It’s not always about what your children have, but rather about who you are teaching them to be. I spend a lot of time working with parents who are trying to get on the same page regarding their children’s behavior, school performance, social commitments and future decisions. All of these things are important and need time and attention given to them. However, often parents will give time, money and self to provide things that their kids want rather than what they need.
When I meet with parents for counseling, I find they usually end up sharing about their own childhood. I believe parents want their children to have opportunities that they themselves may not have had. Just about all of them say something like, “I just want my children to have more than I (we) did”. But what is it today that your children actually need from you?
I’ve rarely met someone who has all of the things they want in life that include feeling a sense of freedom, generosity and joy that permeates their daily life. Does it make you wonder if maybe we have more than we realize? Sometimes it feels like we have become lost among the cascade of influence that social media and our society has on us. We constantly feel like we don’t have enough or we need more because our culture tells us we need bigger and better of everything. Our children are products of that influence too. They constantly compare what they have or (especially) what they don’t have to their friends, classmates, and relatives. Just when you think you’ve accomplished one’s needs with the new sneakers your child begged for for months, suddenly, two days later, they’re not good enough. The classmate next to him just got a bigger, better, more expensive pair. Now he’s not satisfied again.

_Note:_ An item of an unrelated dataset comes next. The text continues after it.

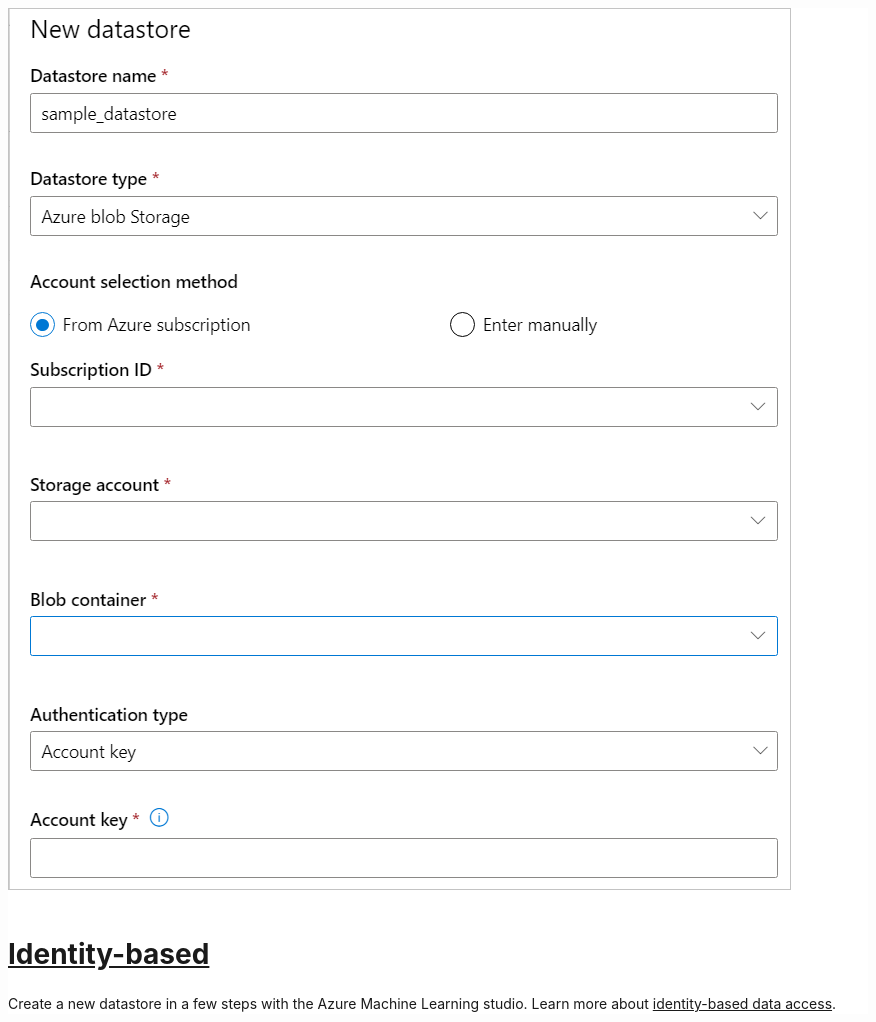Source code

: ![Form for a new datastore](media/how-to-connect-data-ui/new-datastore-form.png)

# [Identity-based](#tab/identity)

Create a new datastore in a few steps with the Azure Machine Learning studio. Learn more about [identity-based data access](how-to-identity-based-data-access.md).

What if all your children needed from you was three things:
To be understood.
To be cared for.
To be loved.
If providing these three things to them strengthened their emotional awareness, self-identity and belief in who they are, I don’t think we as parents would be as concerned or focused with what they have, or more importantly, what they don’t have. Matthew 6:25 states: “Therefore I tell you, do not worry about your life, what you will eat or drink; or about your body, what you will wear. Is not life more than food, and the body more than clothes?” This is a good reminder of the difference between what we actually need versus what we want.
Give your children – and yourselves – things that we all need: understanding, care and an abundance of love.